MPI, calculated by conventional echocardiography and TDE methods, is a useful parameter to evaluate systolic and diastolic functions of the ventricles. In our study, we observed marked increased LV MPI values in SCF patients. We also observed a positive correlation between LV MPI and cLAD and RCA, but this correlation was not statistically significant. In the literature, there are few studies evaluating the relationship between LV functions, coronary artery TFC numbers, and MPI in SCF patients. In their study, Baykan et al.  assessed this relationship and reported a statistically significant increase in the MPI values of SCF patients compared to a control group. Also in this study, a positive and statistically significant correlation between mean TFC, RCA TFC, and MPI was established . We have concluded that the reason our results failed to reach statistical significance may be low mean TFC values relative to the Baykan et al.  study (32 ± 10 vs. 41 ± 8, respectively). Both our study and the Baykan et al.  study showed a correlation between MPI, diastolic functional parameters, and TFC.
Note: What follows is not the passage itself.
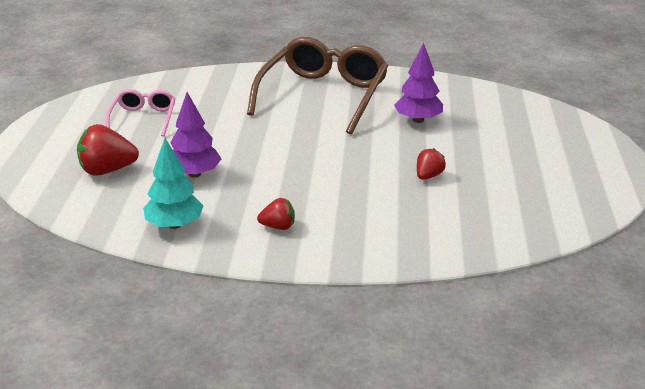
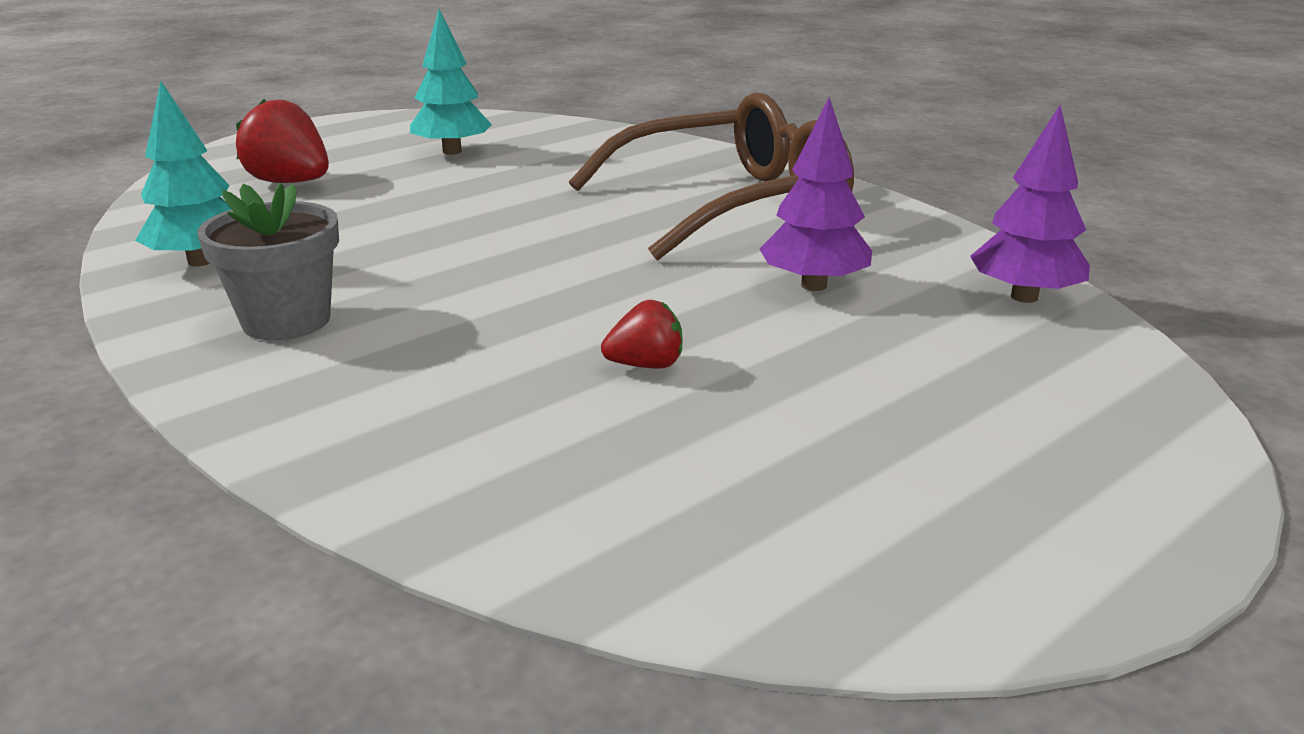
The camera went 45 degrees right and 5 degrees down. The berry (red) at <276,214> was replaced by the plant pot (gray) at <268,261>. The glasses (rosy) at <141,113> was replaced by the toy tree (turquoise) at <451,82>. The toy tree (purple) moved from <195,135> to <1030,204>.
RV functions are considered less important than LV functions and have become of secondary importance in clinical practice. Even though it is called the ‘forgotten ventricle' in some publications, the right ventricle has great importance in the prognosis of patients with LV dysfunction and congenital heart diseases . Gondi et al.  define the RV Sm value as an independent indicator of clinical endpoints in patients with LV heart failure. There is only 1 study in the published literature evaluating RV performance in SCF patients by the TDE or MPI method. Our study is important since it is the second study on this subject. However, we observed no statistically significant difference between diastolic functions and RV MPI values. In the first study, Yılmaz et al.  observed significantly increased RV MPI values in SCF patients.
First, relatively few patients were included in this study. In the future, the number of participating centers should be increased and the results should be confirmed by more comprehensive studies. Second, obtaining LV TDE measurements only from the lateral wall may be a limitation. Increasing the number of wall measurements to an average of 2-4 in this study may have been more ideal. Third, the TFC values of the patients in our study were higher than in the control group but lower than the values in the literature. This decreases the statistical value of our study.
When considered together with the results of other studies, our results provide further evidence that in patients with normal coronary arteries, there is a statistically significant correlation between SCF and impaired LV function. Our results failed to demonstrate a similar relationship between SCF and RV function.